__Requirements__
From the records below, copy the lines word for word, starting at the line that contains "- column: W/L" and ending after the line that contains "26 April 2001", and leave the pictures out.

__Information supplied__
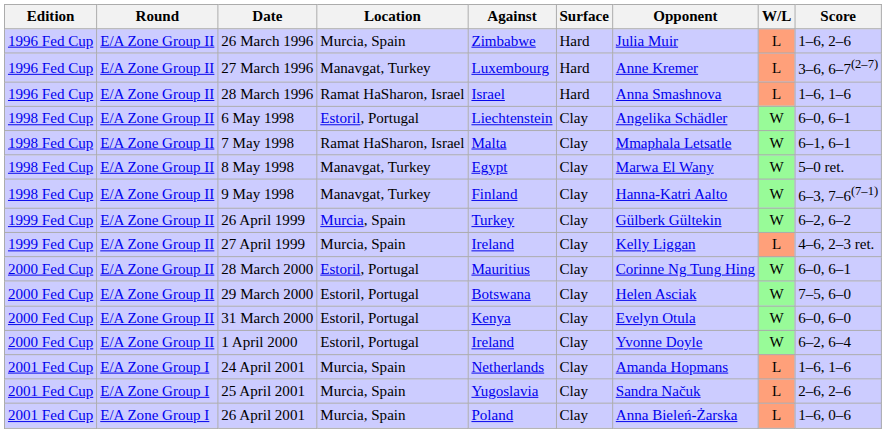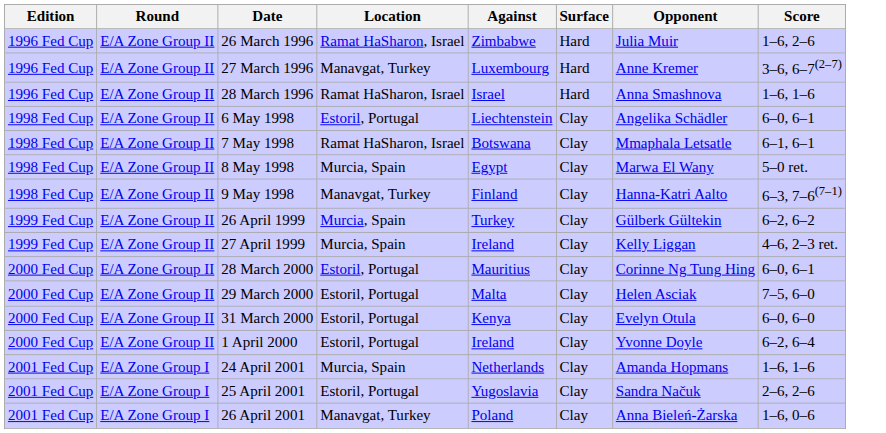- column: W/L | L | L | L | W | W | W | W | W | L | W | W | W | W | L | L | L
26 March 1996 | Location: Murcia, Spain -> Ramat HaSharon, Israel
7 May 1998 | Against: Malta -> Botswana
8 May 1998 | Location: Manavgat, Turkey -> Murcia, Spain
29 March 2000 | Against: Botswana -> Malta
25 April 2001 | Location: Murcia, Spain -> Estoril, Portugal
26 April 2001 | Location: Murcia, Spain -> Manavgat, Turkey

--

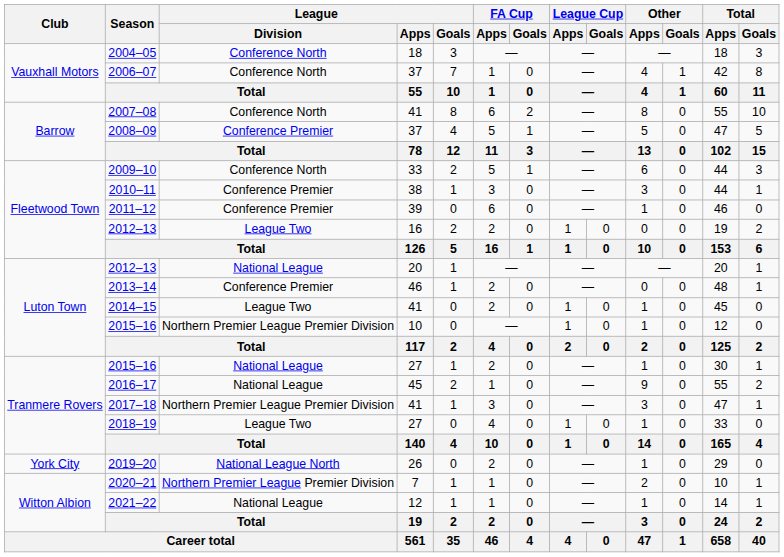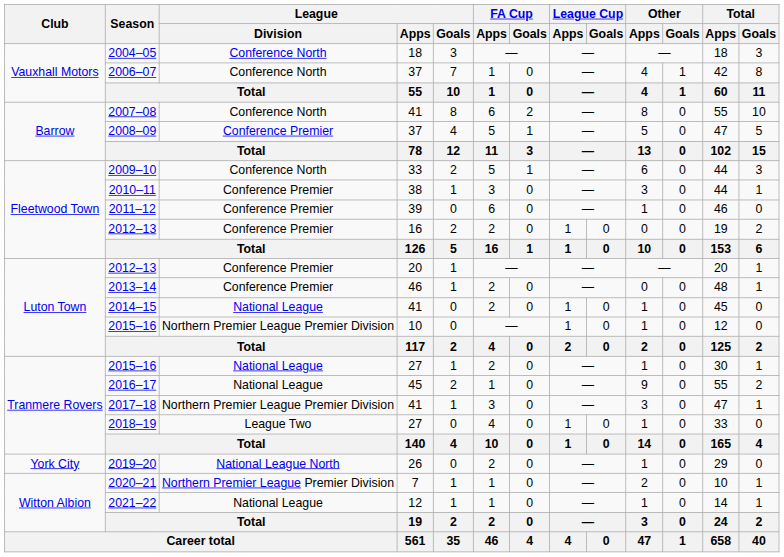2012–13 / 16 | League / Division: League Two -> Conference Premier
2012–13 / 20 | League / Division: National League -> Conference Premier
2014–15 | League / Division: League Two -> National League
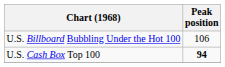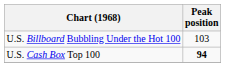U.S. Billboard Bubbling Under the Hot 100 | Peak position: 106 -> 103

__Finished answer__
- column: W/L | L | L | L | W | W | W | W | W | L | W | W | W | W | L | L | L
26 March 1996 | Location: Murcia, Spain -> Ramat HaSharon, Israel
7 May 1998 | Against: Malta -> Botswana
8 May 1998 | Location: Manavgat, Turkey -> Murcia, Spain
29 March 2000 | Against: Botswana -> Malta
25 April 2001 | Location: Murcia, Spain -> Estoril, Portugal
26 April 2001 | Location: Murcia, Spain -> Manavgat, Turkey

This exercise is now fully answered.